Design files in plain text –
---

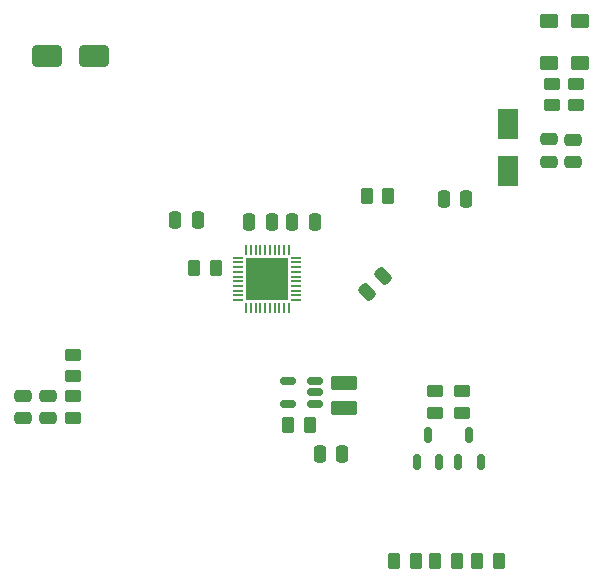
<source format=gbr>
%TF.GenerationSoftware,KiCad,Pcbnew,7.0.7-7.0.7~ubuntu23.04.1*%
%TF.CreationDate,2023-09-27T06:57:11+00:00*%
%TF.ProjectId,USBSDREADER01,55534253-4452-4454-9144-455230312e6b,rev?*%
%TF.SameCoordinates,Original*%
%TF.FileFunction,Paste,Bot*%
%TF.FilePolarity,Positive*%
%FSLAX46Y46*%
G04 Gerber Fmt 4.6, Leading zero omitted, Abs format (unit mm)*
G04 Created by KiCad (PCBNEW 7.0.7-7.0.7~ubuntu23.04.1) date 2023-09-27 06:57:11*
%MOMM*%
%LPD*%
G01*
G04 APERTURE LIST*
G04 Aperture macros list*
%AMRoundRect*
0 Rectangle with rounded corners*
0 $1 Rounding radius*
0 $2 $3 $4 $5 $6 $7 $8 $9 X,Y pos of 4 corners*
0 Add a 4 corners polygon primitive as box body*
4,1,4,$2,$3,$4,$5,$6,$7,$8,$9,$2,$3,0*
0 Add four circle primitives for the rounded corners*
1,1,$1+$1,$2,$3*
1,1,$1+$1,$4,$5*
1,1,$1+$1,$6,$7*
1,1,$1+$1,$8,$9*
0 Add four rect primitives between the rounded corners*
20,1,$1+$1,$2,$3,$4,$5,0*
20,1,$1+$1,$4,$5,$6,$7,0*
20,1,$1+$1,$6,$7,$8,$9,0*
20,1,$1+$1,$8,$9,$2,$3,0*%
G04 Aperture macros list end*
%ADD10RoundRect,0.250000X0.262500X0.450000X-0.262500X0.450000X-0.262500X-0.450000X0.262500X-0.450000X0*%
%ADD11RoundRect,0.150000X0.150000X-0.512500X0.150000X0.512500X-0.150000X0.512500X-0.150000X-0.512500X0*%
%ADD12RoundRect,0.250000X0.450000X-0.262500X0.450000X0.262500X-0.450000X0.262500X-0.450000X-0.262500X0*%
%ADD13RoundRect,0.250000X0.475000X-0.250000X0.475000X0.250000X-0.475000X0.250000X-0.475000X-0.250000X0*%
%ADD14RoundRect,0.250000X0.250000X0.475000X-0.250000X0.475000X-0.250000X-0.475000X0.250000X-0.475000X0*%
%ADD15RoundRect,0.250000X-0.450000X0.262500X-0.450000X-0.262500X0.450000X-0.262500X0.450000X0.262500X0*%
%ADD16R,1.800000X2.500000*%
%ADD17RoundRect,0.250000X1.000000X0.650000X-1.000000X0.650000X-1.000000X-0.650000X1.000000X-0.650000X0*%
%ADD18RoundRect,0.166667X-0.583333X0.458333X-0.583333X-0.458333X0.583333X-0.458333X0.583333X0.458333X0*%
%ADD19RoundRect,0.166667X0.583333X-0.458333X0.583333X0.458333X-0.583333X0.458333X-0.583333X-0.458333X0*%
%ADD20R,0.850000X0.200000*%
%ADD21R,0.200000X0.850000*%
%ADD22R,3.600000X3.600000*%
%ADD23RoundRect,0.250000X0.850000X-0.375000X0.850000X0.375000X-0.850000X0.375000X-0.850000X-0.375000X0*%
%ADD24RoundRect,0.250000X-0.250000X-0.475000X0.250000X-0.475000X0.250000X0.475000X-0.250000X0.475000X0*%
%ADD25RoundRect,0.250000X0.159099X-0.512652X0.512652X-0.159099X-0.159099X0.512652X-0.512652X0.159099X0*%
%ADD26RoundRect,0.150000X0.512500X0.150000X-0.512500X0.150000X-0.512500X-0.150000X0.512500X-0.150000X0*%
G04 APERTURE END LIST*
D10*
%TO.C,R4*%
X53852500Y7980000D03*
X52027500Y7980000D03*
%TD*%
D11*
%TO.C,Q2*%
X52350000Y16350000D03*
X50450000Y16350000D03*
X51400000Y18625000D03*
%TD*%
D12*
%TO.C,R3*%
X21300000Y23587500D03*
X21300000Y25412500D03*
%TD*%
D10*
%TO.C,R1*%
X33412500Y32800000D03*
X31587500Y32800000D03*
%TD*%
D13*
%TO.C,C1*%
X63640000Y41730000D03*
X63640000Y43630000D03*
%TD*%
D14*
%TO.C,C7*%
X31900000Y36800000D03*
X30000000Y36800000D03*
%TD*%
D15*
%TO.C,R9*%
X63890000Y48392500D03*
X63890000Y46567500D03*
%TD*%
D16*
%TO.C,D1*%
X58140000Y40980000D03*
X58140000Y44980000D03*
%TD*%
D11*
%TO.C,Q1*%
X55850000Y16350000D03*
X53950000Y16350000D03*
X54900000Y18625000D03*
%TD*%
D17*
%TO.C,D2*%
X23112500Y50750000D03*
X19112500Y50750000D03*
%TD*%
D14*
%TO.C,C5*%
X38162500Y36650000D03*
X36262500Y36650000D03*
%TD*%
D18*
%TO.C,D3*%
X64280000Y53700000D03*
D19*
X64280000Y50100000D03*
%TD*%
D13*
%TO.C,C9*%
X19200000Y20062500D03*
X19200000Y21962500D03*
%TD*%
D10*
%TO.C,R5*%
X57365000Y7980000D03*
X55540000Y7980000D03*
%TD*%
D20*
%TO.C,IC1*%
X40250000Y33650000D03*
X40250000Y33250000D03*
X40250000Y32850000D03*
X40250000Y32450000D03*
X40250000Y32050000D03*
X40250000Y31650000D03*
X40250000Y31250000D03*
X40250000Y30850000D03*
X40250000Y30450000D03*
X40250000Y30050000D03*
D21*
X39600000Y29400000D03*
X39200000Y29400000D03*
X38800000Y29400000D03*
X38400000Y29400000D03*
X38000000Y29400000D03*
X37600000Y29400000D03*
X37200000Y29400000D03*
X36800000Y29400000D03*
X36400000Y29400000D03*
X36000000Y29400000D03*
D20*
X35350000Y30050000D03*
X35350000Y30450000D03*
X35350000Y30850000D03*
X35350000Y31250000D03*
X35350000Y31650000D03*
X35350000Y32050000D03*
X35350000Y32450000D03*
X35350000Y32850000D03*
X35350000Y33250000D03*
X35350000Y33650000D03*
D21*
X36000000Y34300000D03*
X36400000Y34300000D03*
X36800000Y34300000D03*
X37200000Y34300000D03*
X37600000Y34300000D03*
X38000000Y34300000D03*
X38400000Y34300000D03*
X38800000Y34300000D03*
X39200000Y34300000D03*
X39600000Y34300000D03*
D22*
X37800000Y31850000D03*
%TD*%
D23*
%TO.C,L1*%
X44300000Y20900000D03*
X44300000Y23050000D03*
%TD*%
D10*
%TO.C,R13*%
X41362500Y19450000D03*
X39537500Y19450000D03*
%TD*%
%TO.C,R12*%
X50352500Y7980000D03*
X48527500Y7980000D03*
%TD*%
D13*
%TO.C,C10*%
X17100000Y20062500D03*
X17100000Y21962500D03*
%TD*%
D12*
%TO.C,R11*%
X54250000Y20512500D03*
X54250000Y22337500D03*
%TD*%
D13*
%TO.C,C2*%
X61640000Y41780000D03*
X61640000Y43680000D03*
%TD*%
D24*
%TO.C,C3*%
X39912500Y36650000D03*
X41812500Y36650000D03*
%TD*%
D12*
%TO.C,R10*%
X51950000Y20500000D03*
X51950000Y22325000D03*
%TD*%
%TO.C,R2*%
X21300000Y20100000D03*
X21300000Y21925000D03*
%TD*%
D25*
%TO.C,C6*%
X46250000Y30750000D03*
X47593502Y32093502D03*
%TD*%
D18*
%TO.C,D4*%
X61640000Y53700000D03*
D19*
X61640000Y50100000D03*
%TD*%
D14*
%TO.C,C8*%
X44150000Y17000000D03*
X42250000Y17000000D03*
%TD*%
D15*
%TO.C,R8*%
X61890000Y48392500D03*
X61890000Y46567500D03*
%TD*%
D26*
%TO.C,U1*%
X41850000Y23200000D03*
X41850000Y22250000D03*
X41850000Y21300000D03*
X39575000Y21300000D03*
X39575000Y23200000D03*
%TD*%
D10*
%TO.C,R6*%
X48050000Y38850000D03*
X46225000Y38850000D03*
%TD*%
D24*
%TO.C,C4*%
X52712500Y38650000D03*
X54612500Y38650000D03*
%TD*%
M02*

</source>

---

Assignment –
Up to and including the last line of the data, copy each line exactly, starting with the line that contains "X46225000Y38850000D03*".

Solution to the exercise –
X46225000Y38850000D03*
%TD*%
D24*
%TO.C,C4*%
X52712500Y38650000D03*
X54612500Y38650000D03*
%TD*%
M02*

</source>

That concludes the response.